*Written instruction*
Rewrite the listing lines from the line with "catalogue / barcode: US 1533465" to the line with "catalogue / barcode: US 353265", changing "collectors" to "collected by" and keeping everything else the same. Give back only those lines.

*Provided data*
_____
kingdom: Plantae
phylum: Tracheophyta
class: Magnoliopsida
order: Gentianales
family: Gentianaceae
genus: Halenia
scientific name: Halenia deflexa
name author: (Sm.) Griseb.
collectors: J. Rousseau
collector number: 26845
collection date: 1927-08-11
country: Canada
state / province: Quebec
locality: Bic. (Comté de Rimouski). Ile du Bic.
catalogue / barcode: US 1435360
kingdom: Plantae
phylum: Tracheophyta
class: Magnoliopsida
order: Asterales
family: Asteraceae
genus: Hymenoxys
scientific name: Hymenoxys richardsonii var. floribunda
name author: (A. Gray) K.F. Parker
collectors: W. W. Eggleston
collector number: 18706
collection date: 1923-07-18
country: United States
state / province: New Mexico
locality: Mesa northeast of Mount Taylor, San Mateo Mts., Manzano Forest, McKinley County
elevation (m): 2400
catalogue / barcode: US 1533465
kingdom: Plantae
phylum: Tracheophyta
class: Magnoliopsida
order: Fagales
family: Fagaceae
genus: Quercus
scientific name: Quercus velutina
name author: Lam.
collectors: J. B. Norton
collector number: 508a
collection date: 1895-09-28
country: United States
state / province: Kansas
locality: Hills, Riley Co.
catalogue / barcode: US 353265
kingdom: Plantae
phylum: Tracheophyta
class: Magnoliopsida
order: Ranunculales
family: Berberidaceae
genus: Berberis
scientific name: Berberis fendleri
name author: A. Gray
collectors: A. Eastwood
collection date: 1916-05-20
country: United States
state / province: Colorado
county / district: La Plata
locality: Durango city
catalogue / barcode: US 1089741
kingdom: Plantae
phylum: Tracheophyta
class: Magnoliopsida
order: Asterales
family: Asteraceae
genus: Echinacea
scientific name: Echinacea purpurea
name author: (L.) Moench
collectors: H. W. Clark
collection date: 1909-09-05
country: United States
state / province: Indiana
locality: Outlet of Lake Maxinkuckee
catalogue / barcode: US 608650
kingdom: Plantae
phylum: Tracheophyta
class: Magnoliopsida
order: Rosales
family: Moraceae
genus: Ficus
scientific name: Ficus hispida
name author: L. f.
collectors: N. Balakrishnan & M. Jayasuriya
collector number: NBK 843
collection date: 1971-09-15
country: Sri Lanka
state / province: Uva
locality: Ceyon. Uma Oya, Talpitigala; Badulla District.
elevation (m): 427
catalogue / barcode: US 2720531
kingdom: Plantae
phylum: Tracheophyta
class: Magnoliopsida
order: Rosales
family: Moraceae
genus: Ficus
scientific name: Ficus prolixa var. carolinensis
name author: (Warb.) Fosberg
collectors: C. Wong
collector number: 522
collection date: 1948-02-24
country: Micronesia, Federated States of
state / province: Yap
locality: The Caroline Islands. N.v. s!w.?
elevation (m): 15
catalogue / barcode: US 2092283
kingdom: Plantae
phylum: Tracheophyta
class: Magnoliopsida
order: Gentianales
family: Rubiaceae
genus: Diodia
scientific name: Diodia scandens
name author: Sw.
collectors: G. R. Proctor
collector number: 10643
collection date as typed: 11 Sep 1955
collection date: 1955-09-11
_____
*Response*
catalogue / barcode: US 1533465
kingdom: Plantae
phylum: Tracheophyta
class: Magnoliopsida
order: Fagales
family: Fagaceae
genus: Quercus
scientific name: Quercus velutina
name author: Lam.
collected by: J. B. Norton
collector number: 508a
collection date: 1895-09-28
country: United States
state / province: Kansas
locality: Hills, Riley Co.
catalogue / barcode: US 353265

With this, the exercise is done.